Extracted text:
Photographers have the problem of producing an image that looks sharp, in a medium that is inherently low-contrast — unsharp.
Would a relentless purist image, taken with superb optics, high-end sensor, and impeccable shooting technique be sharp without any artificial processing? Sadly, the answer is likely NO; better, but perhaps still a bit soft, or at least open to improvement. As my initial experience with the candle flame shows, there is a sort of sharpening that occurs in the eye around moving objects, and pure digital images lack this kind of sharpening.
As it happens, digital cameras add artificial sharpening to images. They have to, otherwise their images would look soft. Better digital cameras let you adjust the amount of artificial sharpening, or turn it off altogether if you want to do your own sharpening during post-processing.
Sharpening is just one end of a wide range of techniques for adjusting local contrast in an image. Sharpening adjusts the contrast of edges, while closely related techniques adjust the contrast over larger parts of the image, like the shadows. Sharpening is a fine art, with many subtleties, and as mentioned, the natural mechanism is not well understood.
So I will whet your appetite with the most basic sharpening tool in Photoshop, Unsharp Mask, which gives us a measure of control over the sharpening process, and which can be used as a basis for more subtle and powerful techniques. That a sharpening tool is called Unsharp Mask is curious, but that will have to wait for another day. Let's just say that blurriness can lead to sharpness.
The problem with technology in generally is that we are often presented with a tool, yet with no real knowledge on how to use it; Unsharp Mask is no exception.
Here is an unremarkable photo, taken with a low-quality digital camera with no in-camera sharpening applied, and reduced in size using Photoshop's Bicubic algorithm, which is known to soften images:
I open Unsharp Mask, and am presented with three parameters:
Now what? Too often, Photoshops' own documentation just lists features, and so do many Photoshop books. These usually don't say how a tool ought to be used. Too many beginners seek formulae instead of understanding, and ask “what settings should I use?” rather than “how and when should I use this?”
OK, I am only interested in final sharpening, which should be done after resizing your image to its final size. As I mentioned, there are lots of sharpening-like methods we can do to increase local contrast, but here I am interested in making the smallest edges more prominent: this is the kind of sharpening done in-camera, and is the roughly the kind of sharpening done by the eye around moving objects.

Stated problem A: The passage on sharpening describes a hypothetical purist image. List everything it says that image is taken with.
Stated problem B:
Answer these questions from the passage on sharpening, one line each:
(i) What part of an image does sharpening adjust the contrast of?
(ii) Which algorithm was used to reduce the size of the unremarkable photo?
(iii) When should final sharpening be done?

Information provided:
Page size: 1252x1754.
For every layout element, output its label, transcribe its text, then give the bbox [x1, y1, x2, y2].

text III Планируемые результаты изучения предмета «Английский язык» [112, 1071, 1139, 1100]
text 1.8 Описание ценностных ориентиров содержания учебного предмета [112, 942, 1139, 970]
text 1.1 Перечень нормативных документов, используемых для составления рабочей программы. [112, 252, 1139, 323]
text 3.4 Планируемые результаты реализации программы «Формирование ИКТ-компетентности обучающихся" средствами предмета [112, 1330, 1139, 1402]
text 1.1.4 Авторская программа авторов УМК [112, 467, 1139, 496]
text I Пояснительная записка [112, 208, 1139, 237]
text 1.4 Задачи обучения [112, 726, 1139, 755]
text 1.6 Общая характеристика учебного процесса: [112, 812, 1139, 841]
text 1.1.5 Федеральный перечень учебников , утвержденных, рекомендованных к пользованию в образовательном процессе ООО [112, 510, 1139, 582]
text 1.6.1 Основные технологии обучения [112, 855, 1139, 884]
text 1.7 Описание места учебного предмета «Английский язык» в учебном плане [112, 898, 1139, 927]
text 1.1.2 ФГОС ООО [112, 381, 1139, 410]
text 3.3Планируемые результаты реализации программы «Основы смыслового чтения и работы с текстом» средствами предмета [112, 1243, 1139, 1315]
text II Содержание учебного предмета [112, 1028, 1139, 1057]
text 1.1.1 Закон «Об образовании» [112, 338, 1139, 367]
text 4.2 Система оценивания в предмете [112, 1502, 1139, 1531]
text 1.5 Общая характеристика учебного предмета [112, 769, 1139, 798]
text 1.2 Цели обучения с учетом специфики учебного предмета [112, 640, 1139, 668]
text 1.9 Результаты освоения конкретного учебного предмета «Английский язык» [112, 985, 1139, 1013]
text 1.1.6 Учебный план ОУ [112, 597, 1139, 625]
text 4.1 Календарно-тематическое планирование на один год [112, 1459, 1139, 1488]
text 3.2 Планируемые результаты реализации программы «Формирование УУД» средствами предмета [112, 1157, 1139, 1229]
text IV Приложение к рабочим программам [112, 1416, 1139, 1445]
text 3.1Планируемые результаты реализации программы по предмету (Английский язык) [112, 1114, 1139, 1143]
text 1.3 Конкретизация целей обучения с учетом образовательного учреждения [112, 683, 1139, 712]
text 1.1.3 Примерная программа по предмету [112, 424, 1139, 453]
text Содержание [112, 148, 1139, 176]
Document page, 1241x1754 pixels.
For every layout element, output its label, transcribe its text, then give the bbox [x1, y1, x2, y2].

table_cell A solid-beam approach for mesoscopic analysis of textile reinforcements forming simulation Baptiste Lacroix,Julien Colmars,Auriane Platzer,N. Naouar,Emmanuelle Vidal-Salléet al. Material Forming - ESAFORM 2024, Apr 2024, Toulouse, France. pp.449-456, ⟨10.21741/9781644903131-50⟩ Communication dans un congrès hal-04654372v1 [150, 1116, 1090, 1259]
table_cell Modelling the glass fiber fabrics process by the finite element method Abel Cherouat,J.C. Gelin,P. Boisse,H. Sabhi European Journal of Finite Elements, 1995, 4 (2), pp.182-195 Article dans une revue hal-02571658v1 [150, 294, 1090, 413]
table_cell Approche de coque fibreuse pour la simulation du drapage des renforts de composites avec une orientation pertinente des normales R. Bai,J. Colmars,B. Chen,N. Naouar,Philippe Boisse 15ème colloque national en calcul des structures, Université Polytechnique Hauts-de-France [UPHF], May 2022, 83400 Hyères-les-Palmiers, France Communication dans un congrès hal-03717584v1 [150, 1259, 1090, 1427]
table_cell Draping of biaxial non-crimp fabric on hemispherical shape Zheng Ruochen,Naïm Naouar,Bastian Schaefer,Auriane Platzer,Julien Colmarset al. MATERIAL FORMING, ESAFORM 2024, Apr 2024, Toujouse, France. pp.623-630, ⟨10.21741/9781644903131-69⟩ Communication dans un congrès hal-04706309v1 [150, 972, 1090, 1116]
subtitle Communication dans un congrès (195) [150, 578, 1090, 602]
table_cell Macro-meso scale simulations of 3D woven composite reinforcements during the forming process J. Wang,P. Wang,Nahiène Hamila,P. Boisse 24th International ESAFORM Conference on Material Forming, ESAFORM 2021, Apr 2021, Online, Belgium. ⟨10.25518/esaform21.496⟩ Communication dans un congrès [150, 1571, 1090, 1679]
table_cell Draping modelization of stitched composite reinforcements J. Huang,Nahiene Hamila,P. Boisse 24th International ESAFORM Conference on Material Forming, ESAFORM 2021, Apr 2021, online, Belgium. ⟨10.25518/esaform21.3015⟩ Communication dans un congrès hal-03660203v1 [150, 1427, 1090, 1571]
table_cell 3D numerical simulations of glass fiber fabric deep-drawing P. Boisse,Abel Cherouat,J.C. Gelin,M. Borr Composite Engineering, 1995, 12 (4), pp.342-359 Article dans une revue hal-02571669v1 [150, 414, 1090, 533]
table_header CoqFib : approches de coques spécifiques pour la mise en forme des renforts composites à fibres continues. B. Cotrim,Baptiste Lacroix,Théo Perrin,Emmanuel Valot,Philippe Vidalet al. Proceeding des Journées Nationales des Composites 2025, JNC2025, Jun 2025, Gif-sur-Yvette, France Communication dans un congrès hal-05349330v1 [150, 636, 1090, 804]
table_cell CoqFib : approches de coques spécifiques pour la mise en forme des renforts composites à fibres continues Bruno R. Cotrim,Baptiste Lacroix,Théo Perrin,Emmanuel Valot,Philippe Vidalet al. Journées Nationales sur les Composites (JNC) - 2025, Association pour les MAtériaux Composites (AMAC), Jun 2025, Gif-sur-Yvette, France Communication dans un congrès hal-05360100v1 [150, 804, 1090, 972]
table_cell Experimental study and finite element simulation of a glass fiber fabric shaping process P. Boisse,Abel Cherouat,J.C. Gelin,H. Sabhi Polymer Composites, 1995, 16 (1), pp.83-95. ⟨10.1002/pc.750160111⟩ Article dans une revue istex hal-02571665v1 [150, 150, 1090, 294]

Task response A: superb optics, a high-end sensor, and impeccable shooting technique

Task response B:
(i) The edges.
(ii) Photoshop's Bicubic algorithm.
(iii) After resizing the image to its final size.